- Entries shown:
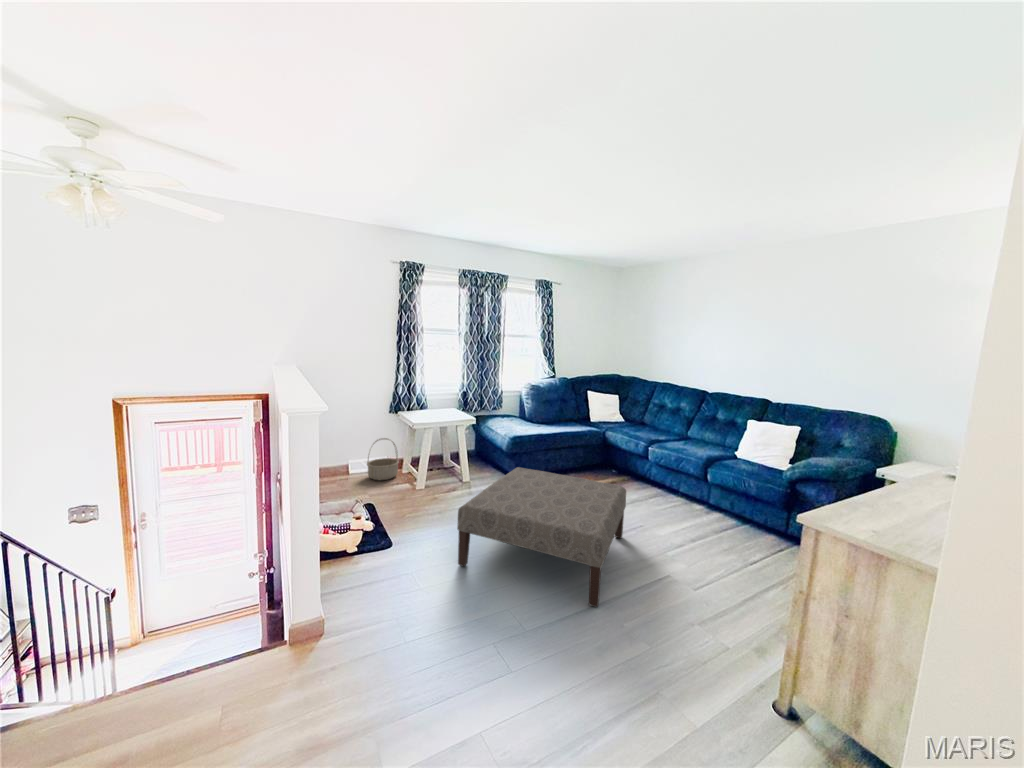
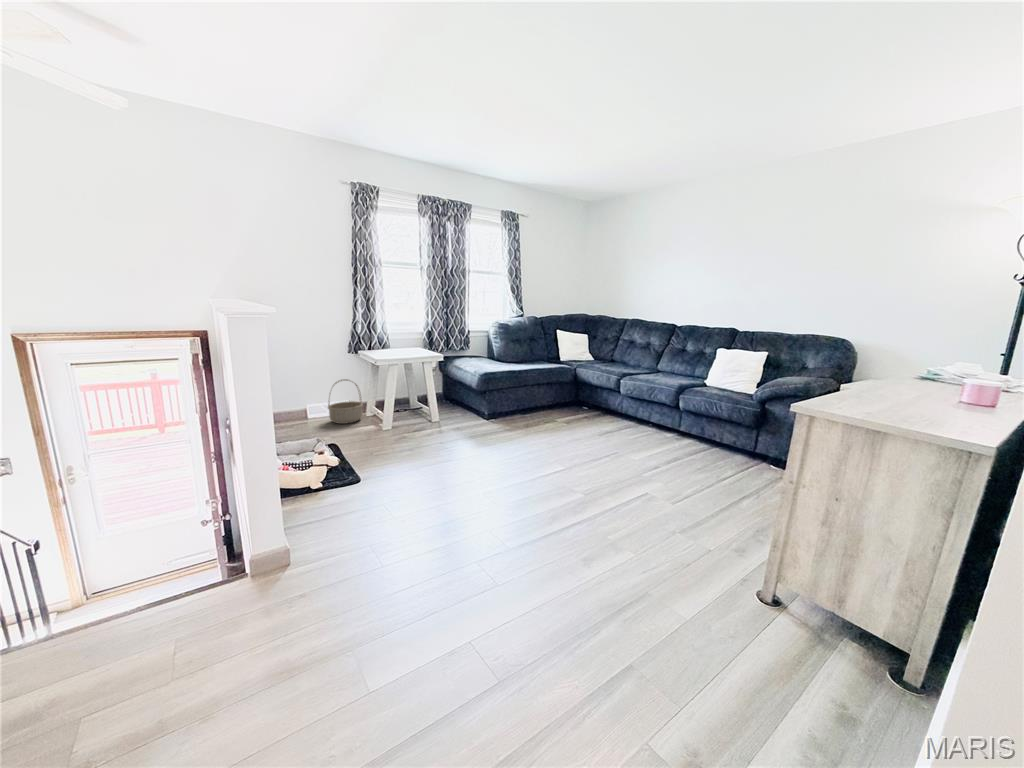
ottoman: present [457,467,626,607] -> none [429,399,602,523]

---

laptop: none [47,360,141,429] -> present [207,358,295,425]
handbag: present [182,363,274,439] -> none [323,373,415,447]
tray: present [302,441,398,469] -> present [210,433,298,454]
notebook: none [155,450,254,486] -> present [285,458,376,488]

- Task instructions: For the listing above, print only the lines starting at the line containing "laptop: none [47,360,141,429]" and ending at the line containing "notebook: none [155,450,254,486]", exactly, both included.

- Output of the exercise:
laptop: none [47,360,141,429] -> present [207,358,295,425]
handbag: present [182,363,274,439] -> none [323,373,415,447]
tray: present [302,441,398,469] -> present [210,433,298,454]
notebook: none [155,450,254,486] -> present [285,458,376,488]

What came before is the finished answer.